Let's take the example of George Soros. According to research by Brett Fromson of TheStreet.com, few Americans have been so successful at gaming our tax system as the billionaire financier. Many of Soros' investments are "off-shore" hedge funds often exempt from U.S. taxation. "Soros can afford to support high inheritance taxes," writes Fromson, "given the enormous personal income tax advantage he enjoys." I have no objection to Americans engaging in legal tax avoidance. It's smart personal finance. But Soros shouldn't turn around and hypocritically urge other people to pay more taxes when he finds so many clever ways to avoid U.S. taxes himself.
The dirty little secret of the death tax is that the people clobbered by it are not billionaires. More often they are ordinary Americans with medium sized estates -- the millionaire next door. I am talking about ranchers, farmers and self-starter business owners. They are the risk-takers in our society who have spent a lifetime pouring sweat equity into their family-owned firms. They become anguished and enraged when they discover that their reward for a life of virtue is a confiscatory death tax that will rob their grave. Every year thousands of heirs are forced to sell the family farm or business to pay estate taxes. It's unjust given that this tax is imposed on dollars already taxed when the income was earned during the deceased's lifetime.
Now, Warren Buffett worries that without a death tax America will become a society of pampered third- and fourth-generation inheritors hoarding their family fortunes without working an honest day or contributing to society their whole lives. (The image of Ted Kennedy jumps to mind.) But as Professor Edward McCaffery of the University of Southern California Law School argues, "If breaking up large concentrations of wealth is the intention of the death tax, then it is a miserable failure." The Kennedys and Rockefellers still have massive family fortunes despite the estate tax.

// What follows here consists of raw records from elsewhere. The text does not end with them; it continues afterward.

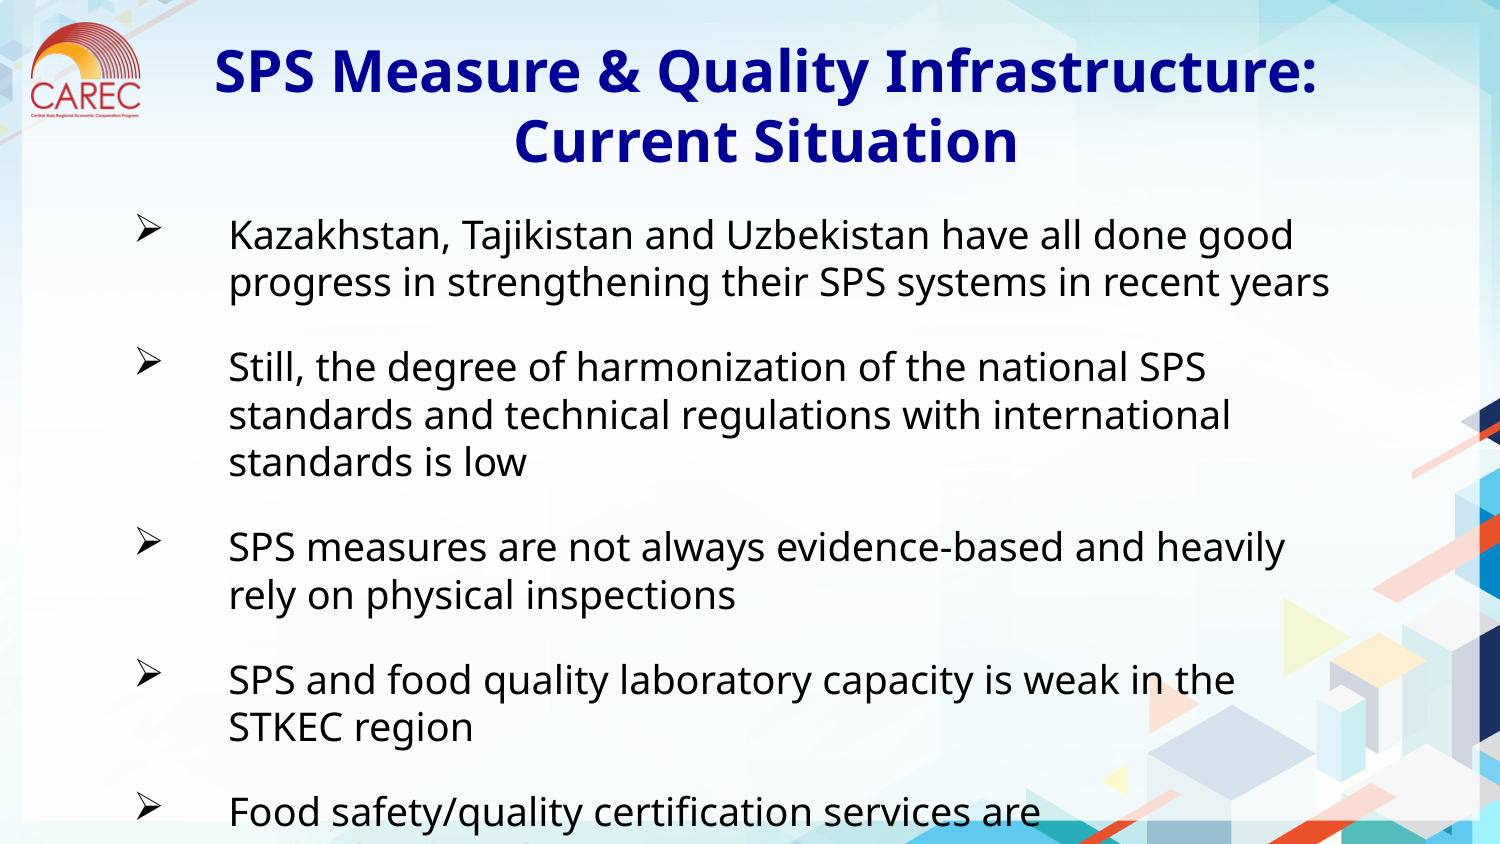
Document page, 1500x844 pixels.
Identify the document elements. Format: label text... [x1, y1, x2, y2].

text_box Kazakhstan, Tajikistan and Uzbekistan have all done good progress in strengthening their SPS systems in recent years Still, the degree of harmonization of the national SPS standards and technical regulations with international standards is low SPS measures are not always evidence-based and heavily rely on physical inspections SPS and food quality laboratory capacity is weak in the STKEC region Food safety/quality certification services are underdeveloped [118, 202, 1367, 844]
picture [0, 0, 1500, 844]
text_box SPS Measure & Quality Infrastructure: Current Situation [166, 35, 1367, 174]
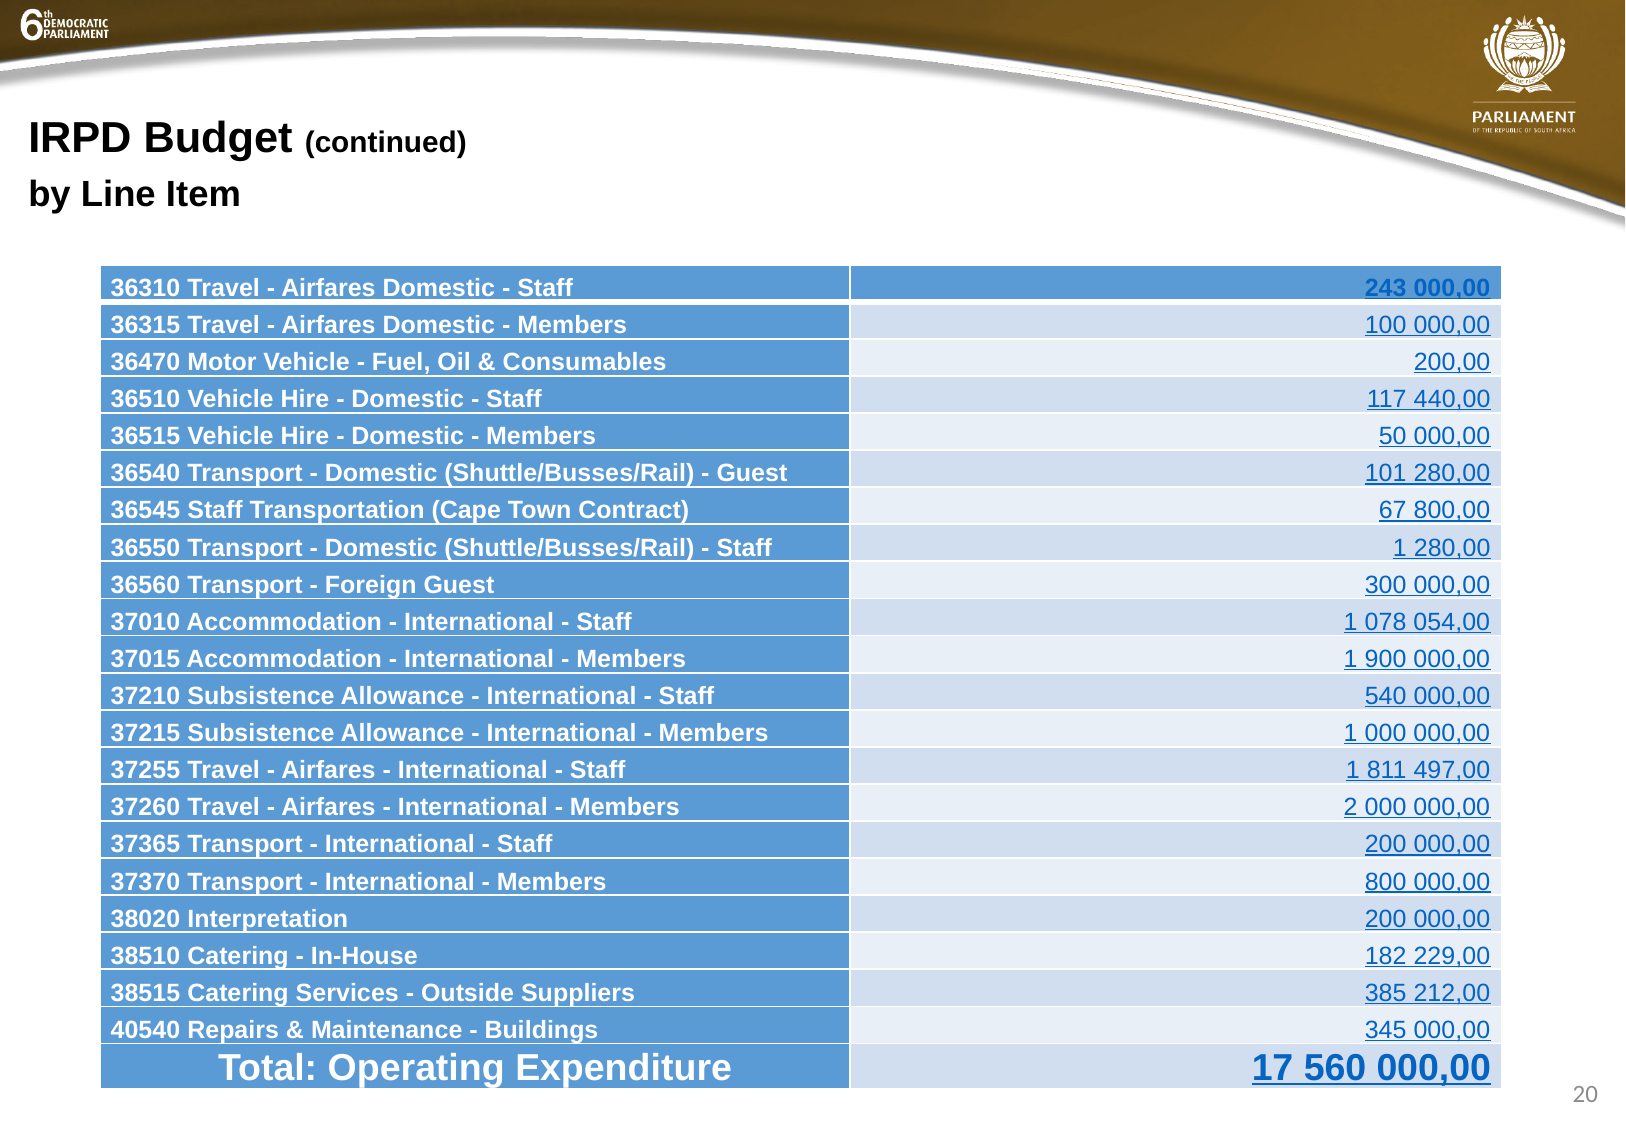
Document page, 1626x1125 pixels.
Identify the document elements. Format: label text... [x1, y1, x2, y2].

table_cell 117 440,00 [851, 377, 1501, 412]
table_cell 37010 Accommodation - International - Staff [101, 599, 849, 635]
table_cell 200 000,00 [851, 822, 1501, 857]
table_cell 37260 Travel - Airfares - International - Members [101, 785, 849, 820]
table_cell 37015 Accommodation - International - Members [101, 636, 849, 672]
table_cell 540 000,00 [851, 674, 1501, 709]
table_cell 67 800,00 [851, 488, 1501, 523]
table_cell 50 000,00 [851, 414, 1501, 449]
table_cell 200,00 [851, 340, 1501, 375]
table_header 36310 Travel - Airfares Domestic - Staff [101, 266, 849, 299]
slide_number 20 [1247, 1062, 1614, 1123]
table_cell 38510 Catering - In-House [101, 933, 849, 968]
table_cell 1 280,00 [851, 525, 1501, 560]
table_cell 300 000,00 [851, 562, 1501, 598]
table_cell 345 000,00 [851, 1007, 1501, 1043]
table_cell 1 078 054,00 [851, 599, 1501, 635]
table_cell 37370 Transport - International - Members [101, 859, 849, 894]
table_cell 36510 Vehicle Hire - Domestic - Staff [101, 377, 849, 412]
table_cell 36560 Transport - Foreign Guest [101, 562, 849, 598]
table_cell 36550 Transport - Domestic (Shuttle/Busses/Rail) - Staff [101, 525, 849, 560]
table_cell 1 900 000,00 [851, 636, 1501, 672]
title IRPD Budget (continued) by Line Item [13, 106, 1415, 222]
table_cell 36545 Staff Transportation (Cape Town Contract) [101, 488, 849, 523]
table_cell 800 000,00 [851, 859, 1501, 894]
table_cell 36315 Travel - Airfares Domestic - Members [101, 305, 849, 338]
table_cell 1 811 497,00 [851, 748, 1501, 783]
table_cell 17 560 000,00 [851, 1044, 1501, 1088]
table_cell 40540 Repairs & Maintenance - Buildings [101, 1007, 849, 1043]
table_cell 1 000 000,00 [851, 711, 1501, 746]
table_cell 37210 Subsistence Allowance - International - Staff [101, 674, 849, 709]
table_header 243 000,00 [851, 266, 1501, 299]
table_cell Total: Operating Expenditure [101, 1044, 849, 1088]
table_cell 38515 Catering Services - Outside Suppliers [101, 970, 849, 1006]
table_cell 36540 Transport - Domestic (Shuttle/Busses/Rail) - Guest [101, 451, 849, 486]
table_cell 100 000,00 [851, 305, 1501, 338]
table_cell 385 212,00 [851, 970, 1501, 1006]
picture [0, 0, 1626, 1125]
table_cell 37365 Transport - International - Staff [101, 822, 849, 857]
table_cell 200 000,00 [851, 896, 1501, 931]
table_cell 101 280,00 [851, 451, 1501, 486]
table_cell 38020 Interpretation [101, 896, 849, 931]
table_cell 2 000 000,00 [851, 785, 1501, 820]
table_cell 36515 Vehicle Hire - Domestic - Members [101, 414, 849, 449]
table_cell 36470 Motor Vehicle - Fuel, Oil & Consumables [101, 340, 849, 375]
table_cell 37255 Travel - Airfares - International - Staff [101, 748, 849, 783]
table_cell 37215 Subsistence Allowance - International - Members [101, 711, 849, 746]
table_cell 182 229,00 [851, 933, 1501, 968]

The death tax rewards the life of lavish and unproductive consumption it is intended to discourage. This tax says to the elderly: Live high on the hog. Wrap yourself in material comfort. Eat, drink, be merry. You can't take it with you, and you can't leave most of it to your kids. Your goal is to die broke -- the ultimate form of tax avoidance. Meanwhile the frugal men and women who scrimp and save and build a legacy to leave to their children are hit by a tax that allows the IRS to snatch more than half. Through the death tax, we reward vice and punish virtue.
One last argument used by the billionaires is that eliminating the death tax will cause private charities to suffer. But volumes of evidence show that charitable giving is more influenced by the amount of economic growth than the value of charitable tax deductions. In the 1980s, the value of charitable deductions fell by almost half, but charitable giving soared. It' s insulting to say that Americans give to their churches or the Red Cross or the Salvation Army because they want a tax break.
Although we consider ourselves the freest nation on earth, we have the second highest death tax in the industrialized world -- higher than in the socialist bastions of Sweden and France. Perhaps that's why Hillary Clinton, campaigning for the Senate last fall, said, "You ought to be able to leave your land and the bulk of your fortunes to your children and not the government." Three out of four Americans agree with her.